JOB →
In the lines below, swap every occurrence of "Minimonkey" for "Mini Monkey" and leave everything else unchanged.

DATA FOR THIS TASK →
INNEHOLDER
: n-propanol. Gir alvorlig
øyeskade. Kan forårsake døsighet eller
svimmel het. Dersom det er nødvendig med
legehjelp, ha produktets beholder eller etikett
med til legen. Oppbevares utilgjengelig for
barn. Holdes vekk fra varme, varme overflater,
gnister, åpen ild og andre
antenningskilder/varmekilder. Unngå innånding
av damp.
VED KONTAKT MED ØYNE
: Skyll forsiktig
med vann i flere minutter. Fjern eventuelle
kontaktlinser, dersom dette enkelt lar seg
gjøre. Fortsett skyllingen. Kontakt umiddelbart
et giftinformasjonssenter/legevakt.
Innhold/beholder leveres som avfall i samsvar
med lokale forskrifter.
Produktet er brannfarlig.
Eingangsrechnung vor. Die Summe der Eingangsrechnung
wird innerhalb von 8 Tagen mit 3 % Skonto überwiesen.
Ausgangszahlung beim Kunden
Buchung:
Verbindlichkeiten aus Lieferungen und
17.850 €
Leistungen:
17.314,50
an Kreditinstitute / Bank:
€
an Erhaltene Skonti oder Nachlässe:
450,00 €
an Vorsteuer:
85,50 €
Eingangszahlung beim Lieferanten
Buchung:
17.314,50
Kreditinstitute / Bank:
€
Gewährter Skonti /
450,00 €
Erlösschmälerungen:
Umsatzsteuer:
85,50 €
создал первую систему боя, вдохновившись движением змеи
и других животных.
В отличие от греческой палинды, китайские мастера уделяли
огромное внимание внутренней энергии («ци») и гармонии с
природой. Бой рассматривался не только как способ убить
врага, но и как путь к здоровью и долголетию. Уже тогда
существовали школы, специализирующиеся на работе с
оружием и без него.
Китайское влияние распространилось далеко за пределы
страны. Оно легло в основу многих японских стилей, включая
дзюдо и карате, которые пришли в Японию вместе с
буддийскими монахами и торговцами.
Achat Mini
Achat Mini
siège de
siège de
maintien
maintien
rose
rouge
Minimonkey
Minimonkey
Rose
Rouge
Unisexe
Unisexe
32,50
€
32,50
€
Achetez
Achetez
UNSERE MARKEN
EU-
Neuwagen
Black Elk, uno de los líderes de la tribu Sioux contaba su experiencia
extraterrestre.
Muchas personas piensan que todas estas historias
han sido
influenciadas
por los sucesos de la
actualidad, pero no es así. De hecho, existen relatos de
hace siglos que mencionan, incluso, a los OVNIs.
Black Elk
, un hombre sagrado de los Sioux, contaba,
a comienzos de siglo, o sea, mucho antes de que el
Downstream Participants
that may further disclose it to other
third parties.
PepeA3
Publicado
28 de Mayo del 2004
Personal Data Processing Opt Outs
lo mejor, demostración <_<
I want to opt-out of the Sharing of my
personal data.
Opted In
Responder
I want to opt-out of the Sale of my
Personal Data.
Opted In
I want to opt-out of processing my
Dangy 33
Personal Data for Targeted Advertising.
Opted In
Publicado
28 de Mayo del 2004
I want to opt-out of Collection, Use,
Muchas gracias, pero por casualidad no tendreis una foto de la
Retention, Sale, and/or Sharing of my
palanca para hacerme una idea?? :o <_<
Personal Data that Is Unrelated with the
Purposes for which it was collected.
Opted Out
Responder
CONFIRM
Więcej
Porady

SOLUTION FOR THIS PROBLEM →
INNEHOLDER
: n-propanol. Gir alvorlig
øyeskade. Kan forårsake døsighet eller
svimmel het. Dersom det er nødvendig med
legehjelp, ha produktets beholder eller etikett
med til legen. Oppbevares utilgjengelig for
barn. Holdes vekk fra varme, varme overflater,
gnister, åpen ild og andre
antenningskilder/varmekilder. Unngå innånding
av damp.
VED KONTAKT MED ØYNE
: Skyll forsiktig
med vann i flere minutter. Fjern eventuelle
kontaktlinser, dersom dette enkelt lar seg
gjøre. Fortsett skyllingen. Kontakt umiddelbart
et giftinformasjonssenter/legevakt.
Innhold/beholder leveres som avfall i samsvar
med lokale forskrifter.
Produktet er brannfarlig.
Eingangsrechnung vor. Die Summe der Eingangsrechnung
wird innerhalb von 8 Tagen mit 3 % Skonto überwiesen.
Ausgangszahlung beim Kunden
Buchung:
Verbindlichkeiten aus Lieferungen und
17.850 €
Leistungen:
17.314,50
an Kreditinstitute / Bank:
€
an Erhaltene Skonti oder Nachlässe:
450,00 €
an Vorsteuer:
85,50 €
Eingangszahlung beim Lieferanten
Buchung:
17.314,50
Kreditinstitute / Bank:
€
Gewährter Skonti /
450,00 €
Erlösschmälerungen:
Umsatzsteuer:
85,50 €
создал первую систему боя, вдохновившись движением змеи
и других животных.
В отличие от греческой палинды, китайские мастера уделяли
огромное внимание внутренней энергии («ци») и гармонии с
природой. Бой рассматривался не только как способ убить
врага, но и как путь к здоровью и долголетию. Уже тогда
существовали школы, специализирующиеся на работе с
оружием и без него.
Китайское влияние распространилось далеко за пределы
страны. Оно легло в основу многих японских стилей, включая
дзюдо и карате, которые пришли в Японию вместе с
буддийскими монахами и торговцами.
Achat Mini
Achat Mini
siège de
siège de
maintien
maintien
rose
rouge
Mini Monkey
Mini Monkey
Rose
Rouge
Unisexe
Unisexe
32,50
€
32,50
€
Achetez
Achetez
UNSERE MARKEN
EU-
Neuwagen
Black Elk, uno de los líderes de la tribu Sioux contaba su experiencia
extraterrestre.
Muchas personas piensan que todas estas historias
han sido
influenciadas
por los sucesos de la
actualidad, pero no es así. De hecho, existen relatos de
hace siglos que mencionan, incluso, a los OVNIs.
Black Elk
, un hombre sagrado de los Sioux, contaba,
a comienzos de siglo, o sea, mucho antes de que el
Downstream Participants
that may further disclose it to other
third parties.
PepeA3
Publicado
28 de Mayo del 2004
Personal Data Processing Opt Outs
lo mejor, demostración <_<
I want to opt-out of the Sharing of my
personal data.
Opted In
Responder
I want to opt-out of the Sale of my
Personal Data.
Opted In
I want to opt-out of processing my
Dangy 33
Personal Data for Targeted Advertising.
Opted In
Publicado
28 de Mayo del 2004
I want to opt-out of Collection, Use,
Muchas gracias, pero por casualidad no tendreis una foto de la
Retention, Sale, and/or Sharing of my
palanca para hacerme una idea?? :o <_<
Personal Data that Is Unrelated with the
Purposes for which it was collected.
Opted Out
Responder
CONFIRM
Więcej
Porady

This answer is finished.